How is this safe? What prevents the page to be cleared under you?

If it's safe to race clear_page_dirty*() it has to be stated explicitly
with a reason why. It's not very clear to me as it is.

> +
> +		put_user_page(page);
> +	}
> +}
> +
> +/**
> + * put_user_pages_dirty() - release and dirty an array of gup-pinned pages
> + * @pages:  array of pages to be marked dirty and released.
> + * @npages: number of pages in the @pages array.
> + *
> + * "gup-pinned page" refers to a page that has had one of the get_user_pages()
> + * variants called on that page.
> + *
> + * For each page in the @pages array, make that page (or its head page, if a
> + * compound page) dirty, if it was previously listed as clean. Then, release
> + * the page using put_user_page().
> + *
> + * Please see the put_user_page() documentation for details.
> + *
> + * set_page_dirty(), which does not lock the page, is used here.
> + * Therefore, it is the caller's responsibility to ensure that this is
> + * safe. If not, then put_user_pages_dirty_lock() should be called instead.
> + *
> + */
> +void put_user_pages_dirty(struct page **pages, unsigned long npages)
> +{
> +	__put_user_pages_dirty(pages, npages, set_page_dirty);

Have you checked if compiler is clever enough eliminate indirect function
call here? Maybe it's better to go with an opencodded approach and get rid
of callbacks?


> +}
> +EXPORT_SYMBOL(put_user_pages_dirty);
> +
> +/**
> + * put_user_pages_dirty_lock() - release and dirty an array of gup-pinned pages
> + * @pages:  array of pages to be marked dirty and released.
> + * @npages: number of pages in the @pages array.
> + *
> + * For each page in the @pages array, make that page (or its head page, if a
> + * compound page) dirty, if it was previously listed as clean. Then, release
> + * the page using put_user_page().
> + *
> + * Please see the put_user_page() documentation for details.
> + *
> + * This is just like put_user_pages_dirty(), except that it invokes
> + * set_page_dirty_lock(), instead of set_page_dirty().
> + *
> + */
> +void put_user_pages_dirty_lock(struct page **pages, unsigned long npages)
> +{
> +	__put_user_pages_dirty(pages, npages, set_page_dirty_lock);
> +}
> +EXPORT_SYMBOL(put_user_pages_dirty_lock);
> +
> +/**
> + * put_user_pages() - release an array of gup-pinned pages.
> + * @pages:  array of pages to be marked dirty and released.
> + * @npages: number of pages in the @pages array.
> + *
> + * For each page in the @pages array, release the page using put_user_page().
> + *
> + * Please see the put_user_page() documentation for details.
> + */
> +void put_user_pages(struct page **pages, unsigned long npages)
> +{
> +	unsigned long index;
> +
> +	for (index = 0; index < npages; index++)
> +		put_user_page(pages[index]);

I believe there's an room for improvement for compound pages.
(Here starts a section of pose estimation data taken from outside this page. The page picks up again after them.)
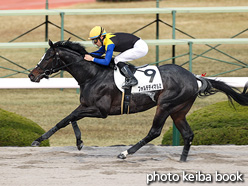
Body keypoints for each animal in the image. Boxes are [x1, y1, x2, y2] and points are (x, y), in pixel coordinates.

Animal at [28, 40, 248, 161]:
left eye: (48, 57)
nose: (32, 75)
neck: (93, 75)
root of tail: (194, 78)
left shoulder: (100, 111)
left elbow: (65, 119)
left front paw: (39, 139)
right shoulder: (87, 106)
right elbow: (71, 118)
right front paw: (80, 142)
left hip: (165, 105)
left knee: (154, 131)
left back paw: (125, 153)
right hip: (179, 110)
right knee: (188, 134)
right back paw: (182, 160)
If there's multiple consequential pages in the array that belong to the
same compound page we can get away with a single atomic operation to
handle them all.

> +}
> +EXPORT_SYMBOL(put_user_pages);
> +
>  static struct page *no_page_table(struct vm_area_struct *vma,
>  		unsigned int flags)
>  {
> -- 
> 2.21.0
> 

-- 
 Kirill A. Shutemov